I’ve never really been body confident… but is anyone these days?

I’ve always had issues with the way I look, I’ve never really felt like I look good – I know we all feel this way.

You see these gym goers flexing their muscles…. whilst you’re tucking into 20 chicken nuggets from McDonalds.

Do we conform to society? I’ve struggled with my weight, I’m either too skinny or too fat. There is no in-between. As a male I feel such a pressure to look a certain way, if I don’t look that certain way, there is no interest.

Why do I feel like this? What is attractive? Correct me if I’m wrong but I’ve never seen an overweight guy on the front of a magazine. And that sucks. Because it sends off the message that if you’re not the ‘magazine type’, you’re not worth celebrating.

Why do we paint a perfect picture of something that isn’t everyone’s version of perfection?

You may think that it’s only women who feel the pressure of weighing a certain weight or looking a certain way, but men feel this way too.

What makes a person ‘attractive’? People say it’s not just about how someone looks. I agree its not – but i’ll be damned if  I haven’t been judged by my appearance in my life.

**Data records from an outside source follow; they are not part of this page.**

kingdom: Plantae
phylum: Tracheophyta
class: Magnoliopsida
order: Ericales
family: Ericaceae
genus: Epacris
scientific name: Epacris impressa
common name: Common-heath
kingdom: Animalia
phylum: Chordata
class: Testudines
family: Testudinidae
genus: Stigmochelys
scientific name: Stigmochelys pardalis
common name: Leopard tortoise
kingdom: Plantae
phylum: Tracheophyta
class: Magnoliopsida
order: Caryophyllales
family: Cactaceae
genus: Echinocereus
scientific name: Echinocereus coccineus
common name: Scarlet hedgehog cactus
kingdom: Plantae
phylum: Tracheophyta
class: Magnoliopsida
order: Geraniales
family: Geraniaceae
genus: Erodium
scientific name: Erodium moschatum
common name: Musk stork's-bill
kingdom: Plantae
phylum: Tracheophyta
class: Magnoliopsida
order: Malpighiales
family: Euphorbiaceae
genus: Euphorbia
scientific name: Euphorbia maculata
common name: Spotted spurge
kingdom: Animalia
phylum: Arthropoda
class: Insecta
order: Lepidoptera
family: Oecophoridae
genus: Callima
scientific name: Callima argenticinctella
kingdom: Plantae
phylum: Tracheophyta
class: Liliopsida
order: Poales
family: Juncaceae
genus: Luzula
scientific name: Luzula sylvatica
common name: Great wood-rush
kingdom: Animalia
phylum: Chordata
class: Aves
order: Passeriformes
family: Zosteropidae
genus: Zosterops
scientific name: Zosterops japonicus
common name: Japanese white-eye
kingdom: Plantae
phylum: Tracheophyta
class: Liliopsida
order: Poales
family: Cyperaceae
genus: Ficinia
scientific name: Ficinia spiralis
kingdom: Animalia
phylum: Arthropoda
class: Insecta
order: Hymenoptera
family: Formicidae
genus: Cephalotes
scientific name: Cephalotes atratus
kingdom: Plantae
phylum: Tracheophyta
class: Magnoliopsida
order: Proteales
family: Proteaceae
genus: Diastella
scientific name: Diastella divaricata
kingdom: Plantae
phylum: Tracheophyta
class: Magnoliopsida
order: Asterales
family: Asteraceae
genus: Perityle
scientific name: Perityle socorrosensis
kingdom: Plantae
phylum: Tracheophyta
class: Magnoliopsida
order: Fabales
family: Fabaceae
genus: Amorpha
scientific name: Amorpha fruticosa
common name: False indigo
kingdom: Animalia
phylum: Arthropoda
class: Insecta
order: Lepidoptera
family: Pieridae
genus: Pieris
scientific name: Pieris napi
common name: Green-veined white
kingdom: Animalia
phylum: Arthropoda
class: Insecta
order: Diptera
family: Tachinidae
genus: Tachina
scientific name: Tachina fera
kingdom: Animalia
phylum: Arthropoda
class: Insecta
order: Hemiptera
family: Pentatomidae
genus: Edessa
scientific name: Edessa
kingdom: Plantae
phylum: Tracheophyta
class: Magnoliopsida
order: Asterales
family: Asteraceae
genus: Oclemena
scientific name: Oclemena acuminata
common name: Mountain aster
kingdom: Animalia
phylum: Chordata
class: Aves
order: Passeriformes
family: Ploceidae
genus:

You can go through life thinking that as long as you’re happy it doesn’t matter, but this isn’t the way it is for me.

I feel the pressure to look a certain way. I will avoid looking at myself in the mirror because I don’t want to see what’s staring back at me.

And deep down, I know this isn’t healthy. Deep down, I know I need to talk about it.

In fact, I know all men who feel this way about their bodies need to talk about it. And I feel the time to start talking is now.